• PROBLEM SET:
[a] Translate this sentence from the chronic illness advice passage into Spanish: "Not being able to do stuff you used to do, or the way you used to do it - of course you'd be angry, because that's loss."
[b] Pick up the chronic illness advice passage after its final sentence and continue writing it.

• READING PASSAGE:
==========
My advice is going to be from stuff I've mostly learned for myself, but everyone's journey is different. What I like to tell myself might hurt someone else, so if I say anything here that doesn't work for you, remember it's important to find your own things too.
If necessary, look for support groups, if you have no diagnosis yet but have chronic pain and fatigue, groups for ME/CFS (Myalgic Encephalitis / Chronic Fatigue Syndrome) and Fibromyalgia are probably the best places to start.
As for advice, the first is that it's normal to be angry and it's normal to feel betrayed (by your body and by a very ableist society) and it's normal to feel sad and upset. Acceptance isn't the absence of these feelings, it's not a place you get to where you transcend these emotions, because it's normal to grieve what the course of life has taken from you. And part of the journey of chronic illness re: accepting where you find yourself, is also accepting the emotions that come with it, even if they feel really ugly or you don't want them. Not being able to do stuff you used to do, or the way you used to do it - of course you'd be angry, because that's loss. And loss by nature, creates grief.
==========
(Collected data entries)
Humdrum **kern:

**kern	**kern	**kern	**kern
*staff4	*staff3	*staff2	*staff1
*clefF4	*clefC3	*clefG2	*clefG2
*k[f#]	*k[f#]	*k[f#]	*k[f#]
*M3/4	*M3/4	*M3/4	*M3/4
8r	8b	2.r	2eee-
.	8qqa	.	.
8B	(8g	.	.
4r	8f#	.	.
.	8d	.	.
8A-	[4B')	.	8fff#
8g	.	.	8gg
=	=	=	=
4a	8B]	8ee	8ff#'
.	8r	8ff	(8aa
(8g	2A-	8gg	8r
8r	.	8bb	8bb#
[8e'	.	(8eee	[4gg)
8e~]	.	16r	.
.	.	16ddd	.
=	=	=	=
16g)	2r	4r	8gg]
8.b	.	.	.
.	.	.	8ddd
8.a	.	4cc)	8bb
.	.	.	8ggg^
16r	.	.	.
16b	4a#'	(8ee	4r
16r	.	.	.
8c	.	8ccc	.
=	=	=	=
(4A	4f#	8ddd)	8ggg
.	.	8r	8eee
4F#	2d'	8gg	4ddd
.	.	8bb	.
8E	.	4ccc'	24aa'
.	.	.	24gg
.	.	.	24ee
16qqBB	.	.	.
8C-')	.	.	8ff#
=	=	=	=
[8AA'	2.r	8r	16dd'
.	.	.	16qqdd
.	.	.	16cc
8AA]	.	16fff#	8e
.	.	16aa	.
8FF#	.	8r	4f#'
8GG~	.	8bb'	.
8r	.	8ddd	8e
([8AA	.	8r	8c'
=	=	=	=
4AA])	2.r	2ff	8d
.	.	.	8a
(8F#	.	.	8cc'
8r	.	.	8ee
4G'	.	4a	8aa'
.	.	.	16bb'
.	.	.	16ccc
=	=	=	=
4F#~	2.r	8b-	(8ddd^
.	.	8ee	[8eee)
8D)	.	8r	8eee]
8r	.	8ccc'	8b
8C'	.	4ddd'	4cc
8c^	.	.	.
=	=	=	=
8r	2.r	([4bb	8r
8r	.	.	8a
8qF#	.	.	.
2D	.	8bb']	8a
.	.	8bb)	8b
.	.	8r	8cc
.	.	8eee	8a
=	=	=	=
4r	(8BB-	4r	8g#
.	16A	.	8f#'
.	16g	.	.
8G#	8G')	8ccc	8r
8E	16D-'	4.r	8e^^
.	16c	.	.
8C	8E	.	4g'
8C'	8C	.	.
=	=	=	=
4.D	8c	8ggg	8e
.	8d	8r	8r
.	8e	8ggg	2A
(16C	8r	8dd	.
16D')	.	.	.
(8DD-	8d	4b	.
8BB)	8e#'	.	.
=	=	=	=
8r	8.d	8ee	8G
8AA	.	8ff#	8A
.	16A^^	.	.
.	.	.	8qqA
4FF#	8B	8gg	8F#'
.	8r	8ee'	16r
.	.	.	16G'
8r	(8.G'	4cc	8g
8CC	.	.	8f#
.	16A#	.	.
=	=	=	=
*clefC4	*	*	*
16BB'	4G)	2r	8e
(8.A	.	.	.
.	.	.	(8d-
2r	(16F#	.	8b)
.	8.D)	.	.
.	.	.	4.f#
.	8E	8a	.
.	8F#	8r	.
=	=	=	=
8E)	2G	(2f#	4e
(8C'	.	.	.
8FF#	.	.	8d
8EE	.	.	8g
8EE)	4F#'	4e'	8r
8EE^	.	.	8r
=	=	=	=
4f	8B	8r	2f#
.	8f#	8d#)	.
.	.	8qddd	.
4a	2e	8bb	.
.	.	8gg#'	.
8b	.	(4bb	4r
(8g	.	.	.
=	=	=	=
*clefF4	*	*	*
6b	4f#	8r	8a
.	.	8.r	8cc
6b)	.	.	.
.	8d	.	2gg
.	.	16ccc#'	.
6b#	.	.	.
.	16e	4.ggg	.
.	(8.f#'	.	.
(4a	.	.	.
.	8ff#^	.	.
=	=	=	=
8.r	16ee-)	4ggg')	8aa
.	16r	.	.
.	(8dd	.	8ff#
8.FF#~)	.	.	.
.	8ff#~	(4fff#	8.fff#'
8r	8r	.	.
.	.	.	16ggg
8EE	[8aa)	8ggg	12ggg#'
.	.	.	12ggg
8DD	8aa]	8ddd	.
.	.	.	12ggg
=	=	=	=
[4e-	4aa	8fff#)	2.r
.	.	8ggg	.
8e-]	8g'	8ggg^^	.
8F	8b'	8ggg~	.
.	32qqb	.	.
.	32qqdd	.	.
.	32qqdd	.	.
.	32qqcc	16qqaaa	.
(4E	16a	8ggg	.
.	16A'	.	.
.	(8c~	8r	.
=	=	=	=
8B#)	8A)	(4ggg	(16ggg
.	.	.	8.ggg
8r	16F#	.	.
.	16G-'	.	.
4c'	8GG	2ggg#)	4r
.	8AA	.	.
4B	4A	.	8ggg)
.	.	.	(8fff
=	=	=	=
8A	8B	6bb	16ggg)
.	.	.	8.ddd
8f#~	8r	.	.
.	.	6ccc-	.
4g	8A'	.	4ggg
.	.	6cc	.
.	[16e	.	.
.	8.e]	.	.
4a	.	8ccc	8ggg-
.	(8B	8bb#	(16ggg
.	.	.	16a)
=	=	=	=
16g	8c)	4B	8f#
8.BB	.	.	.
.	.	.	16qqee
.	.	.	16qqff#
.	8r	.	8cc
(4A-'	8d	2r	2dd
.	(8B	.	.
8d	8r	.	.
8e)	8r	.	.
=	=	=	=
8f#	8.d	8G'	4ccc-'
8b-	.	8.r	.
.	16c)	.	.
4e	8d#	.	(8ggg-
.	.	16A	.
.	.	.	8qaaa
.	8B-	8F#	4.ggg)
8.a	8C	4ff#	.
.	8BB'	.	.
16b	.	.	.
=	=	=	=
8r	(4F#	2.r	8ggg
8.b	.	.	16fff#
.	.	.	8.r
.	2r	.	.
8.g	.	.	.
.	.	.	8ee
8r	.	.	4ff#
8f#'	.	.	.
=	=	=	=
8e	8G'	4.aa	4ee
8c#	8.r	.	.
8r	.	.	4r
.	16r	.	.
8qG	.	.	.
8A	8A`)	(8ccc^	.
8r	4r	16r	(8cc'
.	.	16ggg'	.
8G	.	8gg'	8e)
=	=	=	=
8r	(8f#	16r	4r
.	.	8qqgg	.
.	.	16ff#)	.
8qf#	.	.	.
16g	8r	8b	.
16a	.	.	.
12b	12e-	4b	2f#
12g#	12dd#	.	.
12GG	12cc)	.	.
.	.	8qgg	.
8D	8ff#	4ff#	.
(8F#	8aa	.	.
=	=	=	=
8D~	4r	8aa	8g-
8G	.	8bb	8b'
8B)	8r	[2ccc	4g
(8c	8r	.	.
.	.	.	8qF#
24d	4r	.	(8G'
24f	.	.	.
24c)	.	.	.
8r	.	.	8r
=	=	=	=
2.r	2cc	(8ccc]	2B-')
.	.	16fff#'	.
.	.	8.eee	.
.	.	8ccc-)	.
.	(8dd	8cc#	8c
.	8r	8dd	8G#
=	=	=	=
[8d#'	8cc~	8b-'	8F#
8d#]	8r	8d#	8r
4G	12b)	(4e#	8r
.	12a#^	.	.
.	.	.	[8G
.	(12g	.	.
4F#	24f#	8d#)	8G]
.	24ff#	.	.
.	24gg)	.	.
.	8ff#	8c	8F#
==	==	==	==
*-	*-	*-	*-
==========
• RESULTS FOR THE EXERCISE:
[a] No poder hacer cosas que solías hacer, o no poder hacerlas como las hacías antes: claro que sentirías enojo, porque eso es una pérdida.

[b]
Acceptance is the moment - for me - where you have a bad day re: anger and resentment and can stop and go 'oh of course I feel this way, I have lost a lot, but even though I'm annoyed or angry at my body today, I'm going to be kind to it and care for it to the best of my ability, because I'm sick, and that's what I'd want to do for anyone who was this sick. And I'm going to check if I need to ask for help, and remember that I don't have to do this alone.'
There might come a time when you're ready to brainstorm and problem solve, or days where you have more energy. For example, I can't hike for hours anymore, and haven't been able to for years. But I can stop and think 'what did I like most about hiking?' And it would be - the things in nature I can see. Well, I can still get out to nature, especially on accessible paths, or places that have carparks and botanical gardens. Or it would be physical exertion - well, I can do purposeful physical exertion with very gentle physiotherapy, it's not the same, but it still gives me a feeling of physical accomplishment. Or it would be I really like being in nature - thankfully there are a lot of places you can be in nature if you have friends or Ubers to take you there, and you can also bring nature to you re: plants in the home.
Generally speaking, getting creative with what is lost is part of the process of acceptance. But it doesn't always come straight away, and it doesn't always come without resentment. I have days where I'm still fiercely, fiercely angry that I can't do the things that I used to do. The fact is, the world is ableist, friends have internalised ableism, I'm often feeling guilty or frustrated that I can't do things when I just...can't do them and it's not my fault. I'm just sick.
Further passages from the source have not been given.